第225話 雷轟ノ戦乙女

「ちょっと厄介だね。このままだとこっちが先に疲れちゃうよ」

「ああ、それにあんな戦い方を続けていては、魔獣たちへの負担も計り知れん」


 ルインさんとセラスの表情は険しい。それはダリア達が繰り広げる理外を超えた戦闘と、凄惨な現状を憂いてのものだろう。打開策は明らか。でも、ダリア達の周りには、異常強化されたSランククラスのモンスターがゴロゴロいるとあって、術者を狙い撃つのは容易な事じゃない。

 仮に包囲網を突破できたとして、人間で言う所の補助職であるユリーゼですら冒険者Aランク上位クラス。ダリアに至っては、Sランク上位帯の戦闘能力を持っているとあって、苦戦は必至。その間に包囲、数と再生能力に物を言わせて殲滅される――なんて事は、想定して然るべき事態だ。

 つまり前衛にゴリゴリの魔獣、後衛にドSシスターズ。この陣形を如何に打ち崩すのかが、ダリア達ツーマンセルを相手にする際の鬼門になるという事だった。


「最期のお話は済んだかしら? なら、このままなぶり殺して上げるわ!」


 ダリアが棘付き鞭を下に叩きつけ、鈍い音と共に地表が砕け散った。それを合図に辺り一帯の狂化モンスターが二人へと襲い掛かる。


「モンスターは私が引き受ける。セラスは奥の二人を!」

「しかし、それではお前の負荷が……」

「無茶はお互い様でしょ? それに連携を分断しないと勝ち目がない。なら……!」

「……了解した」


 連携も理性もなく、ただ行き場のない苦しみを発散するかのように暴れまわる狂化モンスター。そんな彼らを尻目に、ルインさん達は視線を交わして頷き合った。

 二人の作戦は直球ど真ん中の正攻法。一人ずつに分かれて、それぞれが魔族、モンスターに相対。奏者ユリーゼ指揮者ダリア戦闘員モンスターからなる陣形を強引に分断するというものだ。二対無数という状況下とはいえ、個人の能力に物を言わせて危険性を無視した無茶な作戦と言わざるを得ない。しかし、他に道がないのも事実。

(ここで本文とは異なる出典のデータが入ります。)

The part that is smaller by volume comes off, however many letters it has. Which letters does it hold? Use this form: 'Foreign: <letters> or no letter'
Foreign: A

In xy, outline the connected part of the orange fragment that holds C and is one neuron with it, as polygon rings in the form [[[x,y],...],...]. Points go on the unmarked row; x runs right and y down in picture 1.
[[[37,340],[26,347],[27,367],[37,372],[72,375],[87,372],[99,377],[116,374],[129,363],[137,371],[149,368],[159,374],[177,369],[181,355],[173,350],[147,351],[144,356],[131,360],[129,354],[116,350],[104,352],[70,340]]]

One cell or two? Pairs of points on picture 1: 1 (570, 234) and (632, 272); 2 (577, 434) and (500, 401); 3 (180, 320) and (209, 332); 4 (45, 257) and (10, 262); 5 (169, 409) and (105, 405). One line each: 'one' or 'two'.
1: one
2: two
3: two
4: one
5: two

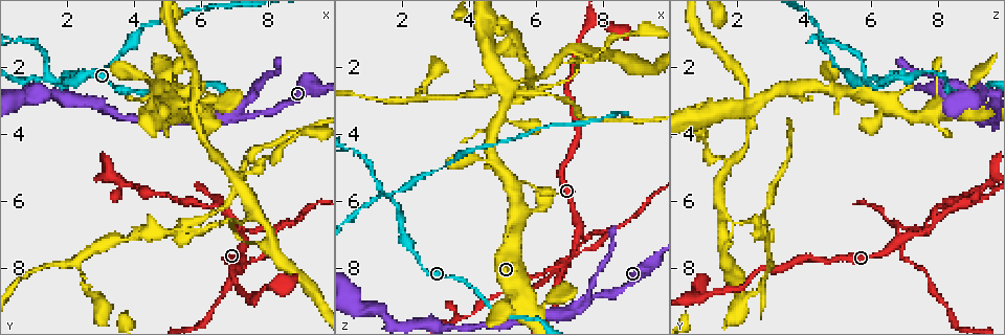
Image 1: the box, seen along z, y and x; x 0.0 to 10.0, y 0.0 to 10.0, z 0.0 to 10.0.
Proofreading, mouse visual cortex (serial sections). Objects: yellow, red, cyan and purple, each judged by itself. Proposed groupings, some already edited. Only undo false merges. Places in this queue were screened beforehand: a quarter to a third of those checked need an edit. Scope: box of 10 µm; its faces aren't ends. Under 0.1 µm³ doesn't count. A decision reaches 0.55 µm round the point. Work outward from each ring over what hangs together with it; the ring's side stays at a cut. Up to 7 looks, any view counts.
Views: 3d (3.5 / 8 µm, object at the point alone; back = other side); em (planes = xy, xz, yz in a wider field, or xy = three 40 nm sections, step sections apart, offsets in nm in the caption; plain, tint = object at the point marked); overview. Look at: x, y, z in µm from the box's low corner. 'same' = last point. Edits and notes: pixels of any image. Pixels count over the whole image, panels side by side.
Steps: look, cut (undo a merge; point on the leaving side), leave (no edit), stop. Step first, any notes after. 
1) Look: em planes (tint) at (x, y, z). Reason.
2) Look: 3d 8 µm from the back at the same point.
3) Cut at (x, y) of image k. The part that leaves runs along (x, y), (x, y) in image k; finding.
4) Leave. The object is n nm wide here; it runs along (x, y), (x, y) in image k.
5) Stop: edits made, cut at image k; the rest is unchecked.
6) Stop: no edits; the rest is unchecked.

Look: 3d 3.5 µm at (6.95, 3.50, 9.40). Arms run side by side.

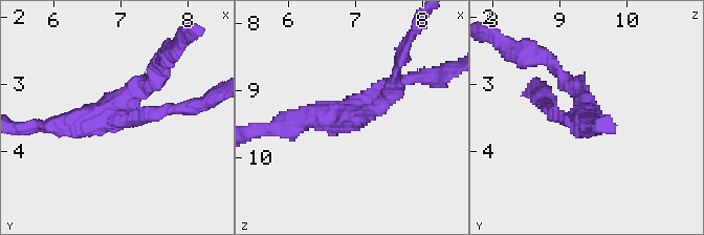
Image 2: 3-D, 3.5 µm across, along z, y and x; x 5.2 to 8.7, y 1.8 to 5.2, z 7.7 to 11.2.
Look: em xy step 3 (tint) at (6.95, 3.50, 9.35). 3 arms meet here; the arms are 150, 250, 350 nm wide.

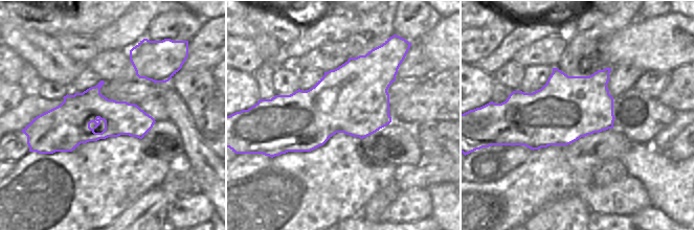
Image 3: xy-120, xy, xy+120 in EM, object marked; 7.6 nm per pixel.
Leave. It runs along (412, 78), (348, 119), (289, 126) in image 2; all the same cell.

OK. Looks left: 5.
Look: 3d 8 µm at (5.25, 3.20, 2.55). Four-way junction.

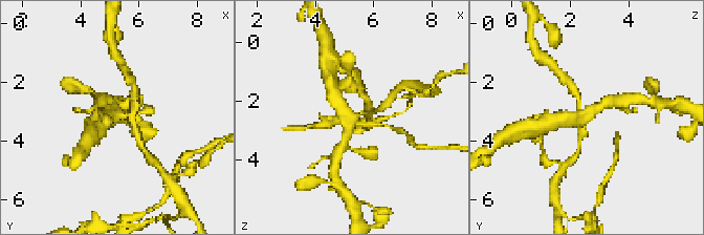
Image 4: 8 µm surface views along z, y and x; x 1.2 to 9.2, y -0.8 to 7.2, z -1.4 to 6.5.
Look: em xy step 1 (tint) at the same point. Now the EM.

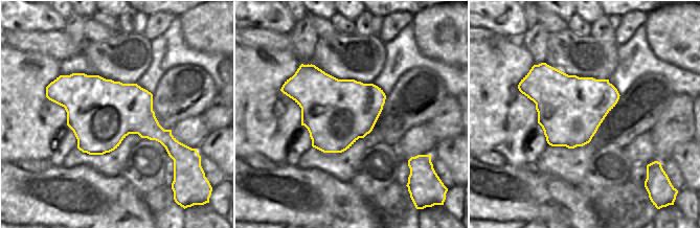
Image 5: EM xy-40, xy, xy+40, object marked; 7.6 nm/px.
Cut at (580, 134) of image 4. The object is 500 nm wide here; the part that leaves runs along (124, 116), (134, 124), (147, 153) in image 4; two cells meet here.

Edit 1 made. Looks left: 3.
Look: overview.

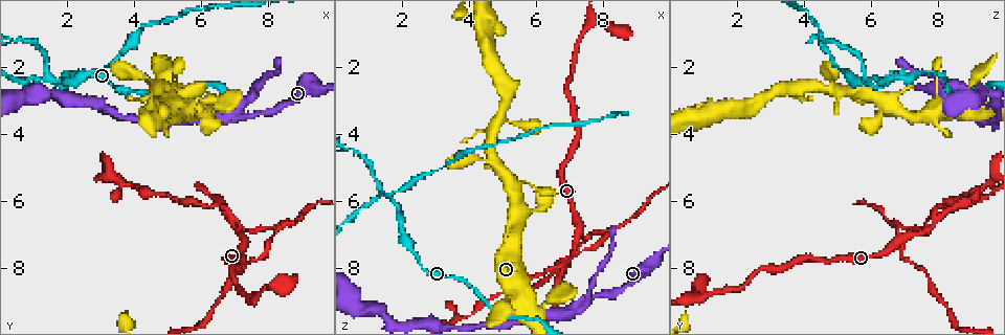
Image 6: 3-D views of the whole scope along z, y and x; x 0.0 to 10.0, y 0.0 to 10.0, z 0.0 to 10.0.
Look: 3d 3.5 µm at (1.65, 2.50, 5.90). Four or more arms meet.

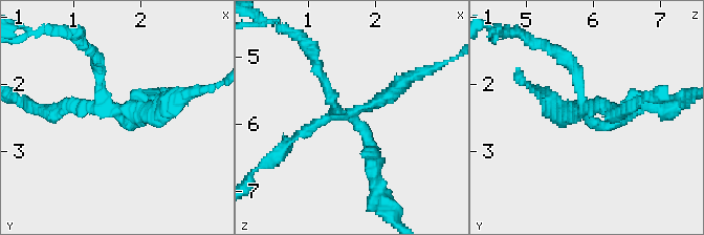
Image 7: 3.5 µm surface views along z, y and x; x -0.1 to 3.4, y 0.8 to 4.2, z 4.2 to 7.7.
Look: em xy step 3 (tint) at (1.65, 2.45, 5.85). 4 arms meet here; the arms are 150, 150, 200, 250 nm wide; shape alone is not enough.

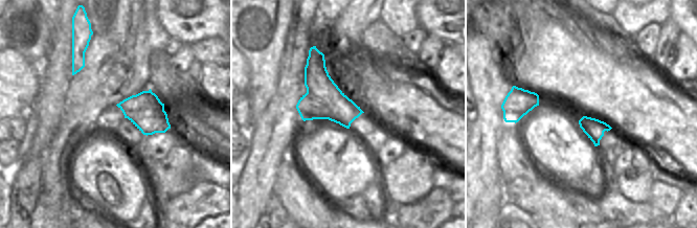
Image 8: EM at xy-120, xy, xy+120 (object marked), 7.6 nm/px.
Cut at (62, 104) of image 7. The part that leaves runs along (355, 111), (442, 63) in image 7; a second cell is stuck on.

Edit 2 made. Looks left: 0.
Stop: edits made, cut at image 4, cut at image 7; the rest is unchecked.

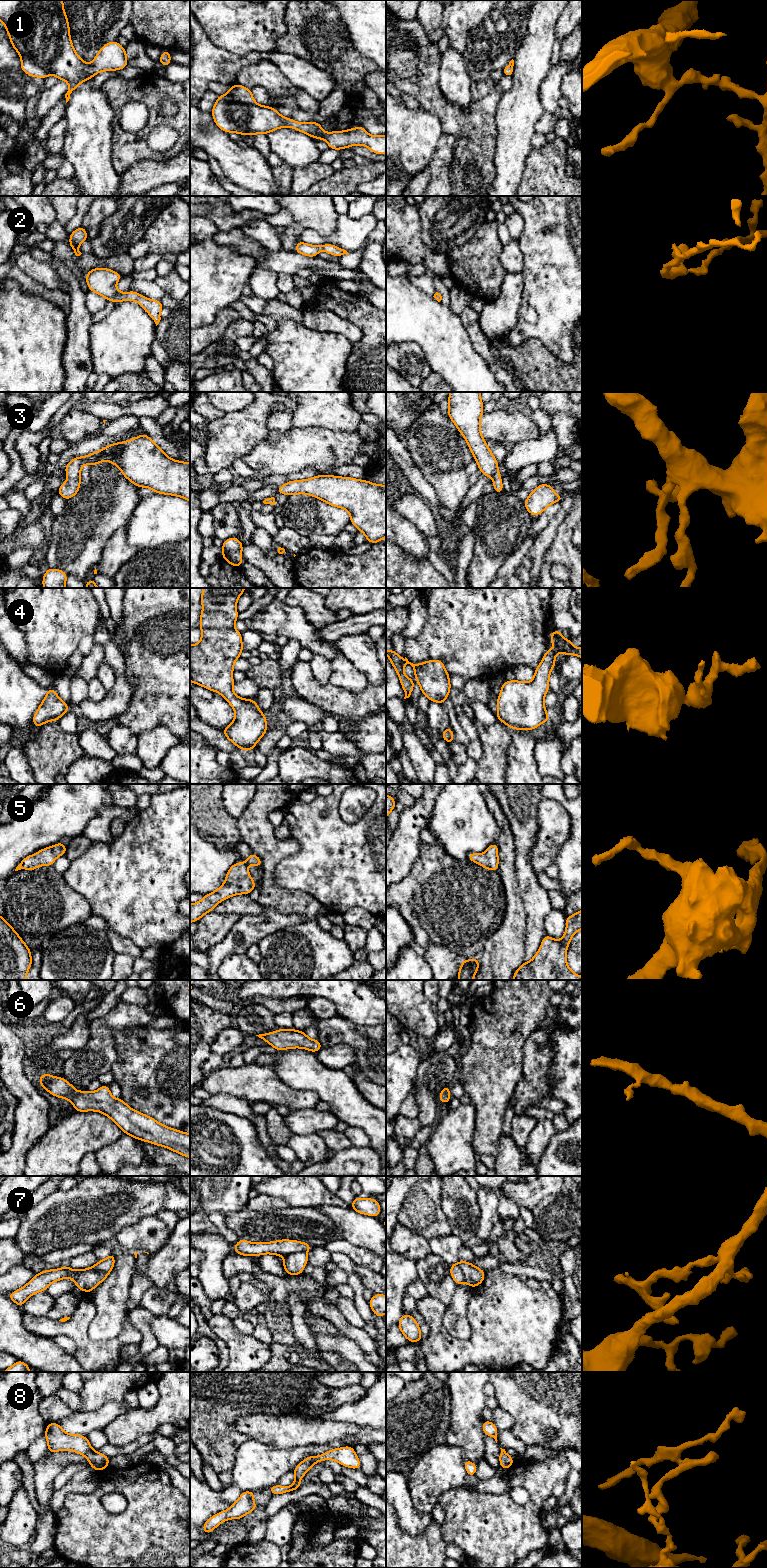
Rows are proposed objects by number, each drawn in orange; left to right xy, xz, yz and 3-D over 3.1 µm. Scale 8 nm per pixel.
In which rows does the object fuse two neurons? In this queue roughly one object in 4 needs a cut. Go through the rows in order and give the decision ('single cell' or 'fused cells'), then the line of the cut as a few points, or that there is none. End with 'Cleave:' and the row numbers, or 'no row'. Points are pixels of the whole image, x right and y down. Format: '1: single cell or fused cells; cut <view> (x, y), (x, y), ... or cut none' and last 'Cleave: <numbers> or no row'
1: single cell; cut none
2: single cell; cut none
3: single cell; cut none
4: single cell; cut none
5: single cell; cut none
6: single cell; cut none
7: fused cells; cut xz (305, 1251), (291, 1253), (285, 1257)
8: single cell; cut none
Cleave: 7

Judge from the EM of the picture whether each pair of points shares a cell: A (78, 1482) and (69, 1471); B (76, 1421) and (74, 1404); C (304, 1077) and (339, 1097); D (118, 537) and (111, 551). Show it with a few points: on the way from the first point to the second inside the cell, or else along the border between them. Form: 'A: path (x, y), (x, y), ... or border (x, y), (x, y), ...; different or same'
A: border (89, 1465), (77, 1471), (59, 1489), (55, 1490); different
B: border (73, 1411), (78, 1412); different
C: path (313, 1077), (322, 1080), (330, 1088); same
D: path (118, 540), (114, 548); same

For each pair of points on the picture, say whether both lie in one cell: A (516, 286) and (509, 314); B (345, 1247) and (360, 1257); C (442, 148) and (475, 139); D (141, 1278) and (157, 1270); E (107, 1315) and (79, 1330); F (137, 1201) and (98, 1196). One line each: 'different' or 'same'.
A: same
B: same
C: different
D: different
E: different
F: same

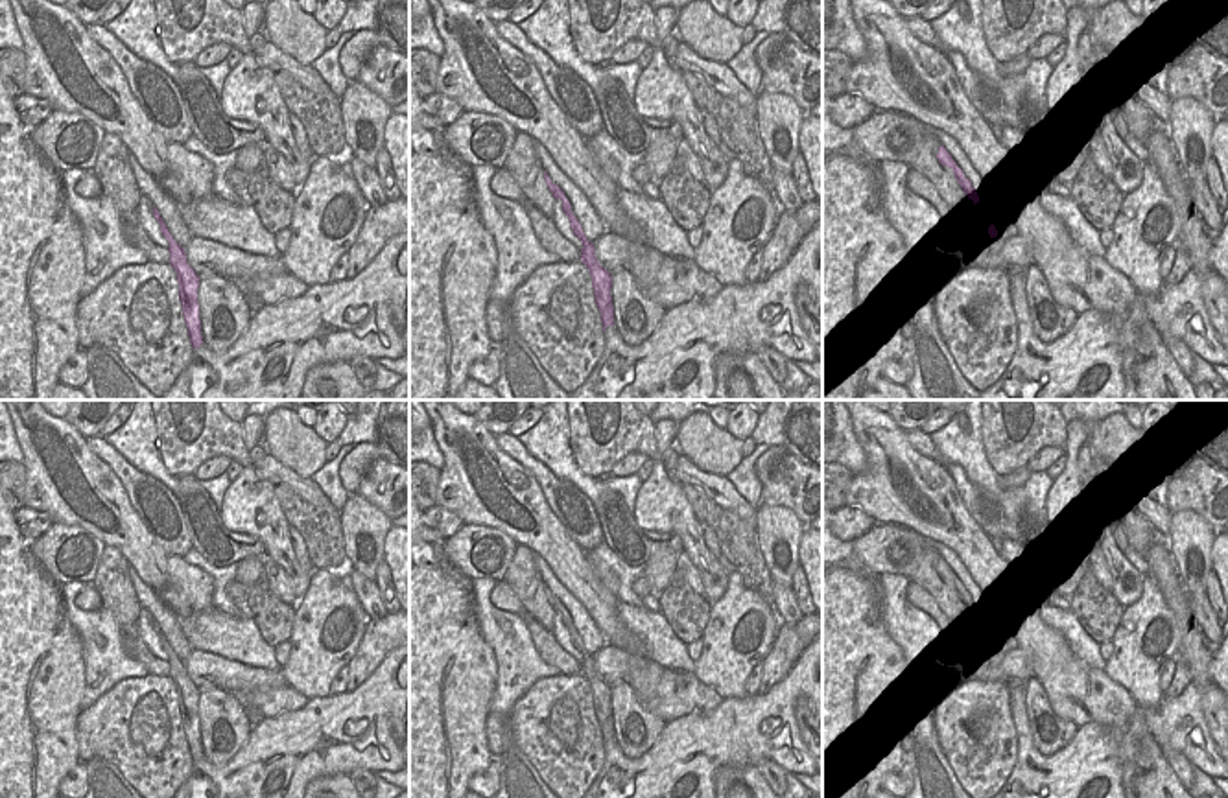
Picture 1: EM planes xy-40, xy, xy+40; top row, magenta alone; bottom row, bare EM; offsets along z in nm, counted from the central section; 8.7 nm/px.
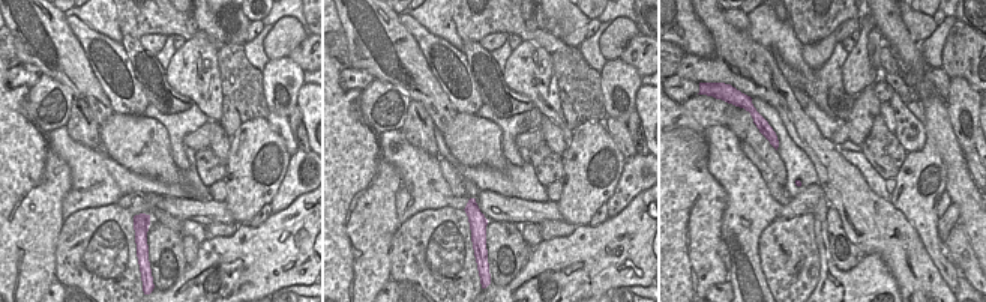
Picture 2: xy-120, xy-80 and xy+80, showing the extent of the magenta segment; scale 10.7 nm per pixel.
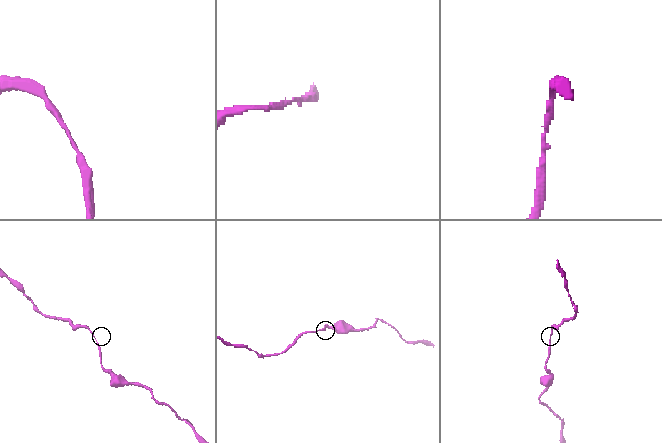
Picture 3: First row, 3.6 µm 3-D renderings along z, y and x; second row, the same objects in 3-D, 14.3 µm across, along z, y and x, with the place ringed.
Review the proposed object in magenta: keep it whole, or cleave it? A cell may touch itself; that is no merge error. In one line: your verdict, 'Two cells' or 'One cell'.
One cell.

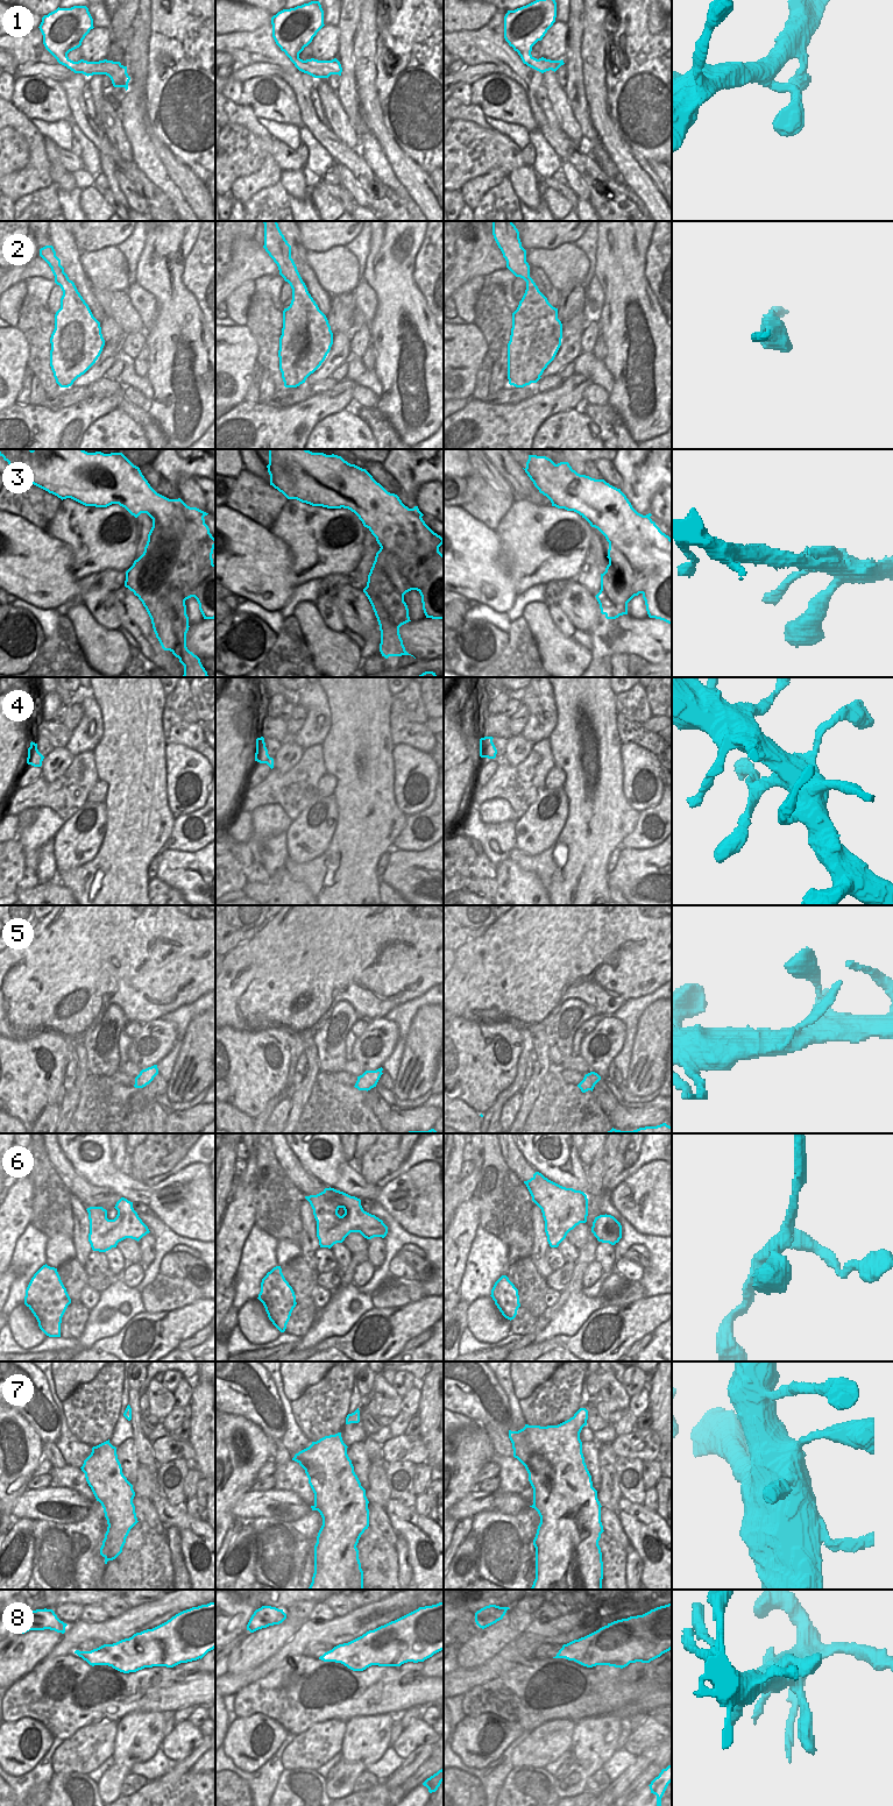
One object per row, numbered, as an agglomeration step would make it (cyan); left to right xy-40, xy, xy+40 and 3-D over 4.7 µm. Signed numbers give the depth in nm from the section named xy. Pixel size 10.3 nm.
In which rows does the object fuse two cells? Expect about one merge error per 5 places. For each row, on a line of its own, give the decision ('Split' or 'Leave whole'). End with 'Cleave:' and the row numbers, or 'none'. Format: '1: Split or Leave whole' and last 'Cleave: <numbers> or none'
1: Leave whole
2: Leave whole
3: Leave whole
4: Leave whole
5: Leave whole
6: Leave whole
7: Leave whole
8: Leave whole
Cleave: none.

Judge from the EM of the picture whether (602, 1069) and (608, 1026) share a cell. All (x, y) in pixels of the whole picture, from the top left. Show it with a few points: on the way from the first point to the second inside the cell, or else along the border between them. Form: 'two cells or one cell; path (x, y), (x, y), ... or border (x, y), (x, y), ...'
one cell; path (604, 1058), (611, 1050), (612, 1036), (615, 1033)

 そんな二人の眼前に異常狂化状態のマンティコアが迫り、異常に膨れ上がった異形の拳を振り上げた。


「行くよ、“原初魔法ゼロ・オリジン”――!」


 瞬間、ルインさんの全身を金色の光が包み、雷光が弾ける。


「■、■■■■■■■■■!?!?」


 それはルインさんが切り札を発動した事を示しており、全身から発せられる雷光の余波だけでマンティコアを消し炭に変えてしまう。


「ちっ、出たわね!? でも、忌々しいその姿ごと鮮血の磔に縫い付けてやるよ! 殺りな! このクソ下僕共!!」


 ケフェイド攻防戦での苦い経験からかダリアの表情が憤怒に変わり、彼女の指示を受けたモンスターたちの動きが活性化。自らと新たな力を見せつけるかのようだったこれまでとは異なり、一気に殲滅態勢へと移行した。


「私が道を作る。セラスは行って!」


 同時に偃月刀が振り上げられる。刀身が纏うのは、殲滅の雷轟。


「“青龍崩牙雷斬せいりゅうほうがらいざん”――ッ!!」


 そして、一閃。雷轟の斬撃が飛翔し、左右に揺れて地面を喰い破りながら多くのモンスターを巻き込んで進撃する。放たれた斬撃が誇る威力、速度、発射時間――全てにおいてケフェイド攻防戦の時を遥かに上回っていた。

 それを示すかの様に、全身に纏う燐光フレアも純度と深みが増しているのがはっきりと見て取れる。その上、明らかに以前と出で立ちが変わっているのは、背で煌めきながら波動を放っている金色の光輪。

 今、あの形態こそが、ルインさんが習得した“原初魔法ゼロ・オリジン”の完成形だという事なのだろう。離れていても凄まじい存在感を肌で感じてしまい、相対せずともそんな確信が持てる程だった。


「武運を祈る」

「うん、お互いにね」


 そうこうしている間、雷轟の斬撃によって敵狂化モンスター部隊のど真ん中が引き裂かれる形で、一本の道が出来上がる。荒れ果てた地面を紫天の光を纏ったセラスが疾駆。素早い身のこなしでダリア、ユリーゼの元へと辿り着く。


「貴方達に直接的な恨みはないけれど……斬る以外に助けてあげられる手立てはない……!」


 ルインさんは突貫したセラスを一瞥した後、燐光フレアが宿る瞳で周囲を見回しながら言い放った。先の斬撃で多少数を減らしたとはいえ、彼女の周辺には相も変わらずユリーゼが個別で使役していた大量の狂化モンスターの姿が残されている。外周辺りには、吹き飛んだ理性の中でも、主達を守護するべくセラスへの対処に動き出そうとしている者もおり――。


「出来るだけ痛くしないように頑張ってみるから……」


 直後、即座の疾駆に合わせて金色の閃光が戦場を奔り、一瞬で異形のモンスター達を薙ぎ倒した。驚異的な再生能力を持つ狂化モンスター達ではあるが、もう立ち上がる事はない。交錯の瞬間に斬撃を撃ち込まれ、それぞれがたった一撃で絶命しているからだ。

 流石にここまでの事態になったからか、醜悪な鈍い光を放つ瞳は最大の脅威に向けられる。恐らくは生存本能に従っての行動なのだろう。

 だが、これで連携の分断という目的の一つ・・は、果たしたといっていい。

 故に達成しなければならないのは、もう一つの目的。


「全員まとめて私が相手をしてあげる!」


 目的それを果たすべく、雷轟ノ戦乙女ワルキューレが戦場を駆ける。